Spyros Skouras was a motion picture pioneer and movie executive who was the president of the 20th Century Fox from 1942 to 1962. He resigned June 27, 1962, but served as chairman of the company for several years. He also had numerous ships, owning Prudential Lines.

Spyros kept such a pronounced Greek accent in English that comedian Bob Hope would joke “Spyros has been here twenty years but he still sounds as if he’s coming next week.” Skouras oversaw the production of such epics as Cleopatra (1963) with Elizabeth Taylor, as well as the development of Century City.

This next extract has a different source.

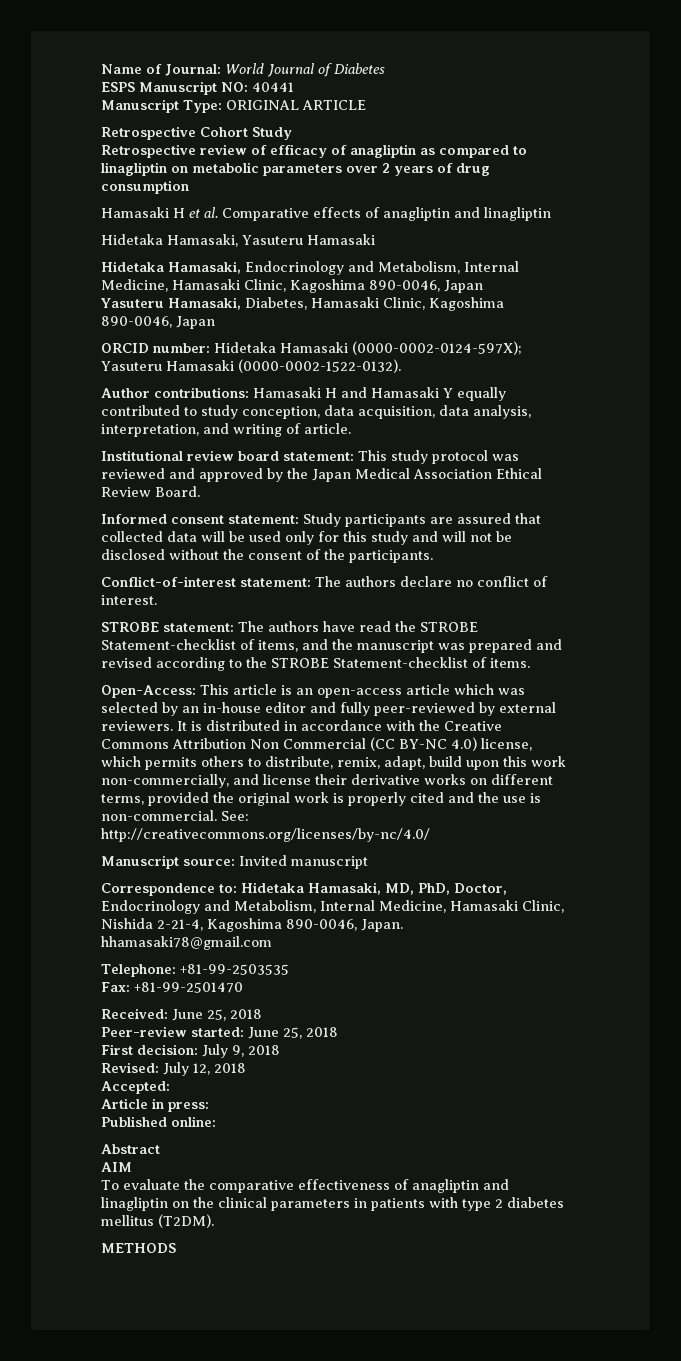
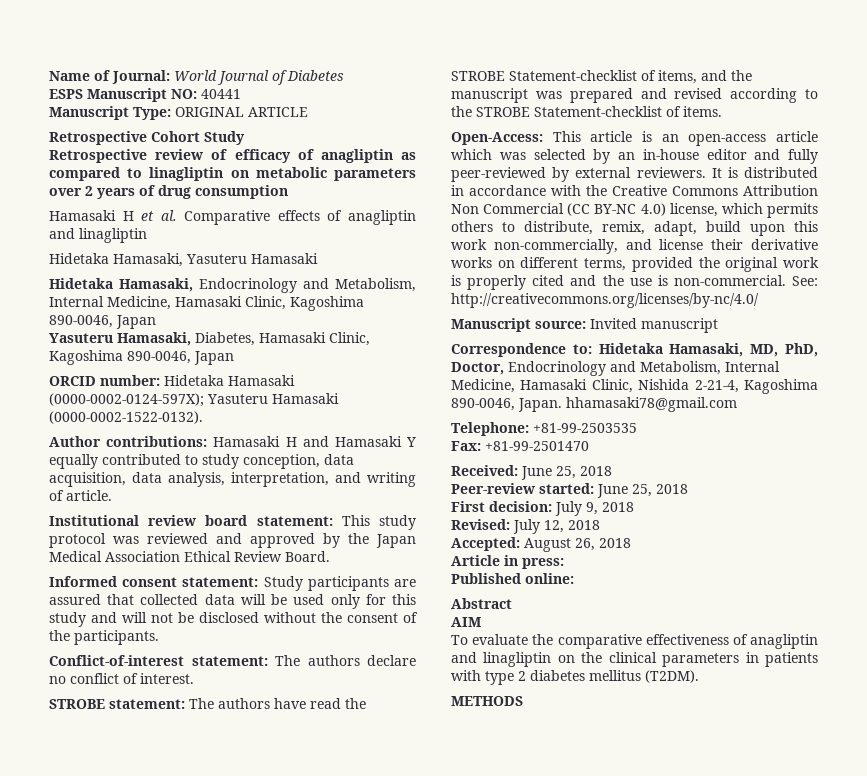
(170, 1087) none -> [524,538,631,552] August 26, 2018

The life of movie magnate Spyros P. Skouras is a classic rag to riches tale. Born in Skourohori, Greece on March 28, 1893, the son of an impoverished shepherd and one of ten children, Skouras came to the U.S. with his brothers, Charles and George, in 1910.

Landing in St. Louis, the trio worked in a large hotel as busboys and sold newspapers until they were able to scrape together 4,000 dollars to invest in part of a local movie house. In short order, the financially astute brothers owned every movie theater in St. Louis. They sold them all to Warner Bros. in the late ’20s, and Skouras was hired to manage all of the company’s exhibition houses. Between 1930 and 1932, Skouras worked with Paramount but left to save the Fox Metropolitan chain from destruction.

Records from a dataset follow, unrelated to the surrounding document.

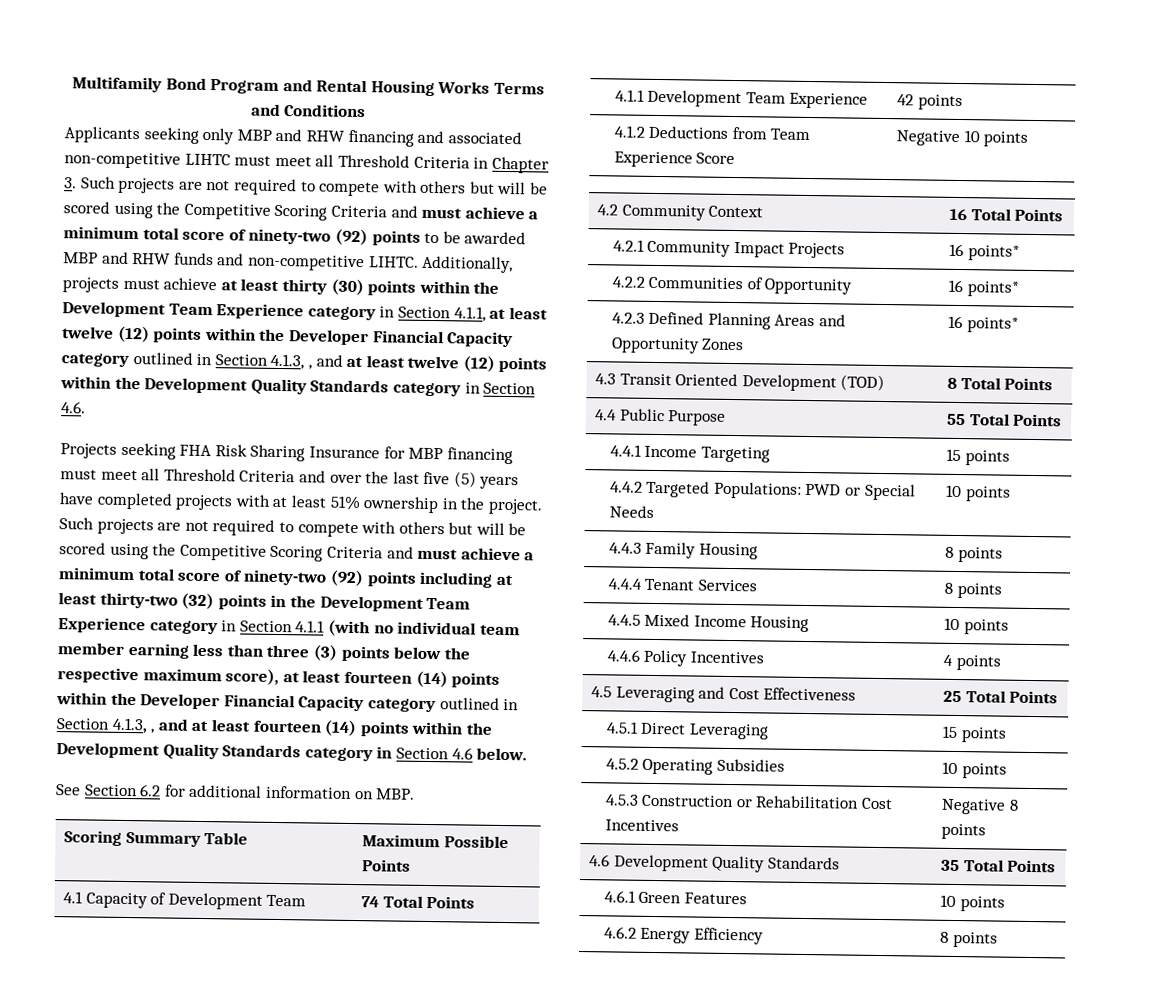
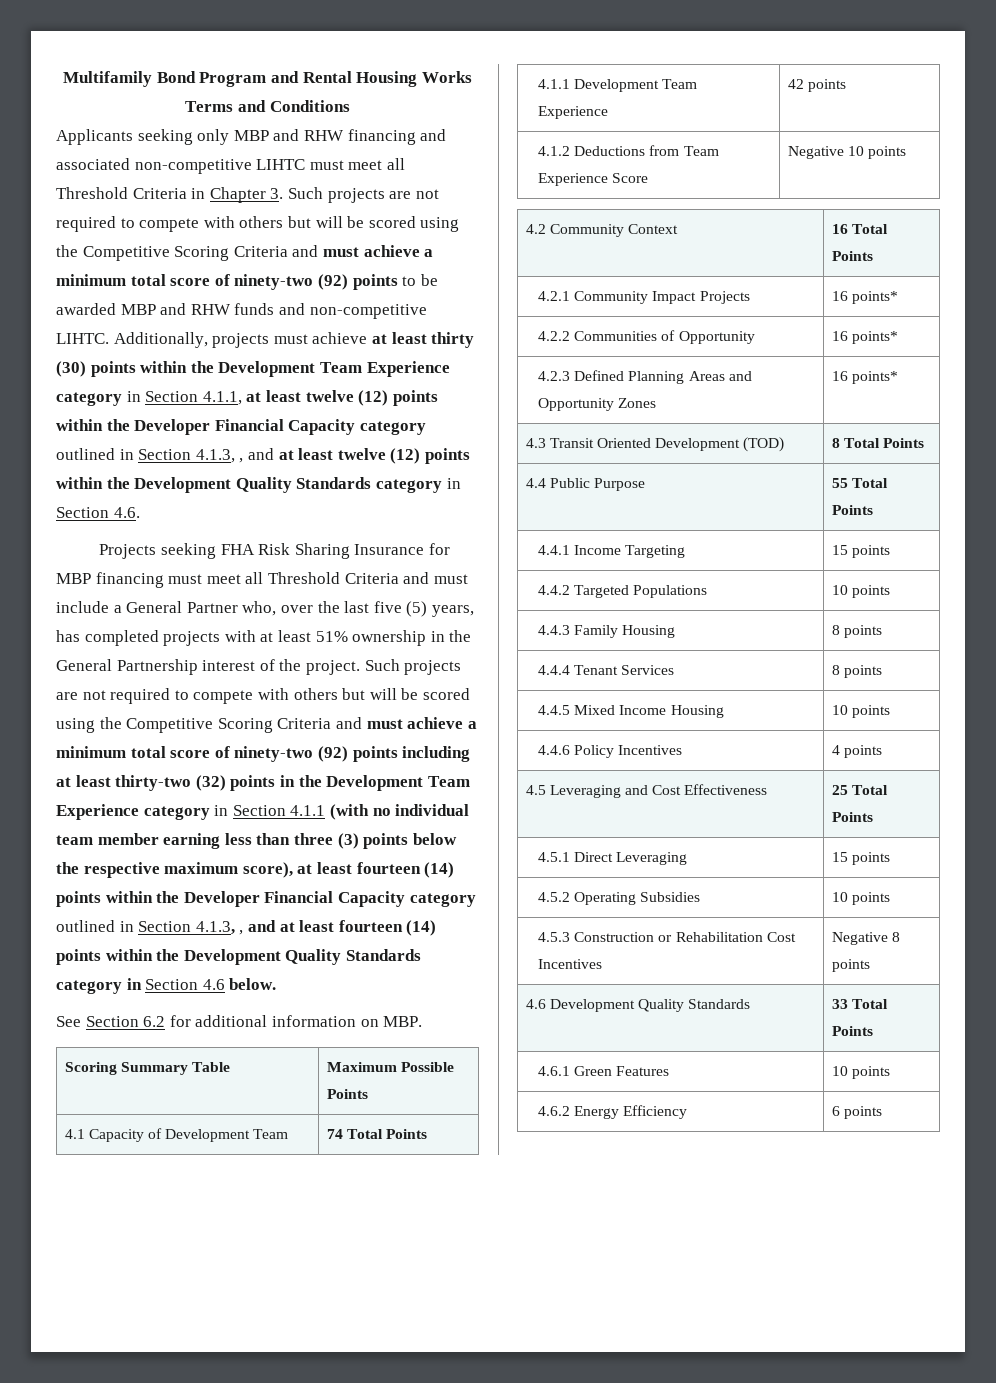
(326, 476) none -> [433,574,468,584] [56,601,277,616] must include a General Partner who,
[479,476,520,490] [59,492,94,505] years have -> [431,605,474,617] [56,630,80,642] years, has
(486, 503) none -> [56,659,302,675] General Partnership interest of the
[713,481,916,501] [608,505,654,518] Populations: PWD or Special Needs -> [633,585,708,598] Populations
[940,859,960,872] 35 -> [831,999,848,1009] 33
[939,931,949,943] 8 -> [831,1106,840,1116] 6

In May 1935 Spyros Skouras took the initiative for the merge of Fox with Twentieth Century Pictures. He served as president of the merged company 20th Century Fox from 1942 to 1962. Skouras was also a major stockholder of 20th Century Fox.

In the 1950s he, together with his brothers, controlled 20th Century Fox, National Theaters, Fox West Coast Theaters, United Artists Theaters, Skouras Theaters, Magna Corp, and Todd AO. Skouras’ assets in 1952 amounted to $108,000,000, greater than any other theater or movie mogul, including the Schencks, Warners, Shuberts, or his countryman Alexander Pantages.

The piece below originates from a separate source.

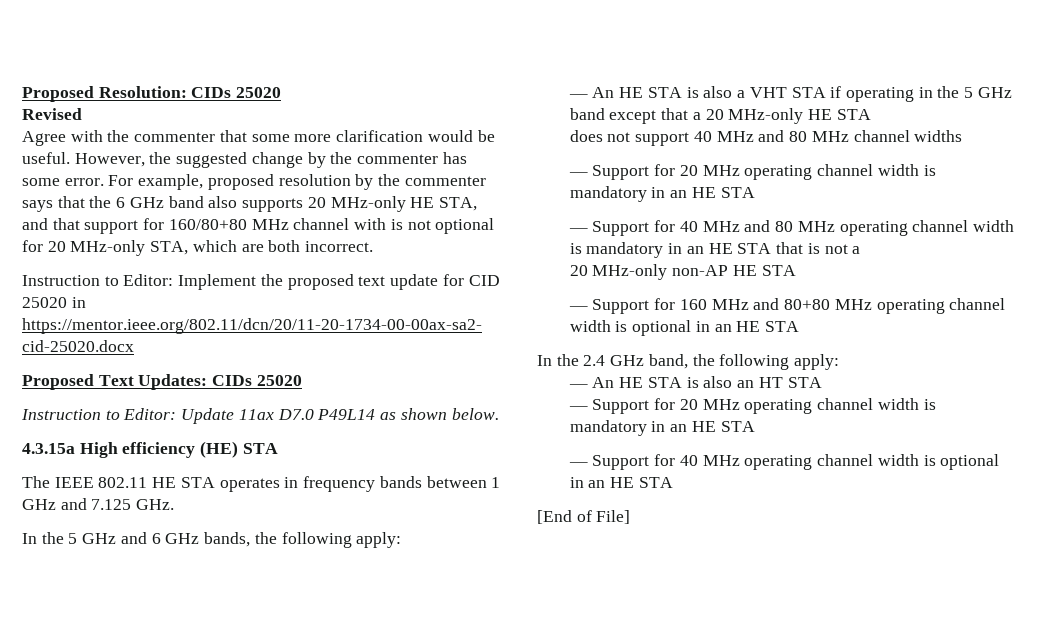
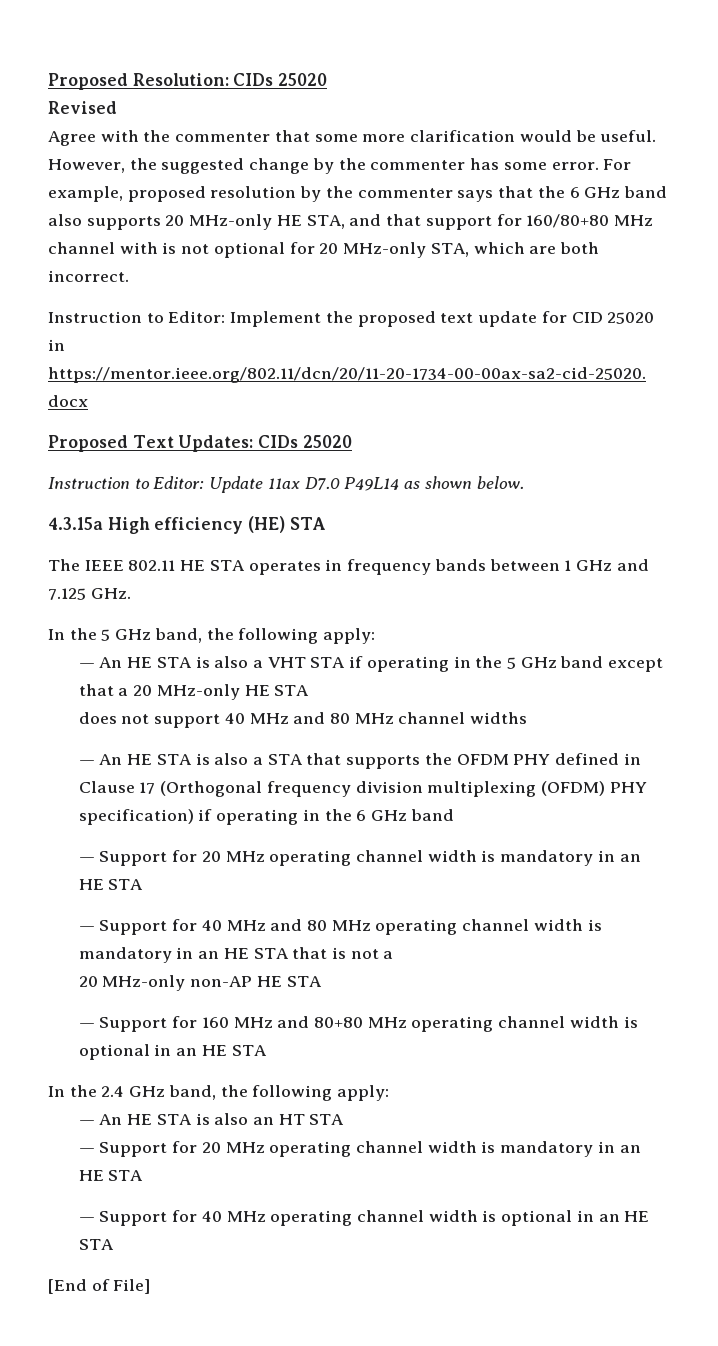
[120,532,251,547] and 6 GHz bands, -> [154,628,202,643] band,
(963, 136) none -> [78,753,641,769] [78,781,647,797] [78,809,454,825] // — An HE STA is also a STA that supports the OFDM PHY defined in Clause 17 (Orthogonal frequency division multiplexing (OFDM) PHY specification) if operating in the 6 GHz band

Skouras oversaw the production of such classics as Don’t Bother to Knock, The Seven Year Itch, The Hustler, The King and I, Gentlemen Prefer Blondes and The Robe. He signed a young model named Norma Jean Baker to 20th Century Fox who, after changing her name to Marilyn Monroe, rose to fame as the most famous Hollywood sex symbol of the 20th century. Monroe, who never knew her father, developed a special relationship with Skouras, and sometimes called him “Papa Skouras”.

During Skouras’ tenure, the longest in the company’s history, he worked to rescue the faltering movie industry from the lure of television. 20th Century Fox’s advertising slogan, Movies are Better than Ever, gained credibility in 1953 when Spyros introduced CinemaScope in the studio’s groundbreaking feature film The Robe. The widescreen CinemaScope increased the appeal of movies, helping them maintain audiences against television. This new technology soon became the standard of the whole industry.

His heretofore distinguished career with Fox abruptly nose-dived in 1963 with the disastrous release of Cleopatra, the big-budget epic starring Rex Harrison, Elizabeth Taylor, and Richard Burton. The film’s box-office failure spelled ruination for the financially beleaguered Fox and Skouras was one of the prime scapegoats for the fiasco. As a result, he was assigned as the company’s board chairman and his control over films was largely taken away. He remained in that position in 1969 when he left to tend to his other enormous investments that included his own shipping line.

Spyros Skouras died in New York on August 16, 1971.